But all these good reasons why Anderson's point is wrong are also entirely irrelevant, because, even if the most technologically optimistic (and therefore climate-change ignorant) predictions about automation hold true, that fact has no relevance for the ability of currency-issuing governments to create meaningful, living wage jobs for those who would otherwise be unemployed. There is no finite number of activities that people can be hired to engage in. Some possibilities are obvious, e.g. elder care, personal support services, artistic endeavours. But beyond that, the opportunities for people to work on environmentally-friendly projects will be unlimited, or limited only by the imagination. Even in green economy occupations where automation can play an important role, it will always be less wasteful and simply more practical to have people add their own labour to efforts fight climate change and environmental destruction. There will be no shortage of green economy or green social needs to be fulfilled (but none of those can be met by UBI recipients as they deskill day by day doing nothing).

S400 said...

“There is no finite number of activities that people can be hired to engage in“

Exactly! There are nothing that says that the definition of paid work cannot change with how society change. It has done that through history and will continue to do so.

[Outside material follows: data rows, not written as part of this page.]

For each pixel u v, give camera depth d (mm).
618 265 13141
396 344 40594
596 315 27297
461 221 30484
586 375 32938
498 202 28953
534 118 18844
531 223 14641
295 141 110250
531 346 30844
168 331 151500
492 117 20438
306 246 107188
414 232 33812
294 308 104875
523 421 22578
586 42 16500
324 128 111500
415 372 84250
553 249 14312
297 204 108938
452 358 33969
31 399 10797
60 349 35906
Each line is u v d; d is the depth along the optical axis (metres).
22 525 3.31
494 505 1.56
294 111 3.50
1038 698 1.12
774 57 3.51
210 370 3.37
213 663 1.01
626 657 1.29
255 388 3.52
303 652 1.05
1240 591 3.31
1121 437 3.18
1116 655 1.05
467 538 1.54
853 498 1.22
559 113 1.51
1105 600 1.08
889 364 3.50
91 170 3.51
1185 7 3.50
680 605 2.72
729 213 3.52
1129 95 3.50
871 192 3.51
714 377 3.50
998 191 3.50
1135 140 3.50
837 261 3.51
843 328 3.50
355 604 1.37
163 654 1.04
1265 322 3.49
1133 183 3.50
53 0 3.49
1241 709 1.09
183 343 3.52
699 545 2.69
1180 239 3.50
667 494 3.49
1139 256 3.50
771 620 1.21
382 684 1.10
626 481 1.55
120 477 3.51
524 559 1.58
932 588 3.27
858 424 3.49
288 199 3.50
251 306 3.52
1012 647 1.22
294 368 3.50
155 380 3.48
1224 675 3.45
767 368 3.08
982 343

Poor imagination together with power to influence what is to be considered paid work is the worst for future society building.

Peter Pan said...

You won't be getting a JG (or a UBI, or fiat accounts) until Jesus descends from Heaven on a unicorn, and commands the ruling class to implement those policies.

Sorry, but failing to organize politically has its downsides.

Marian Ruccius said...

Peter Pan is right, but we have to know what to organize for, too. it's not all process!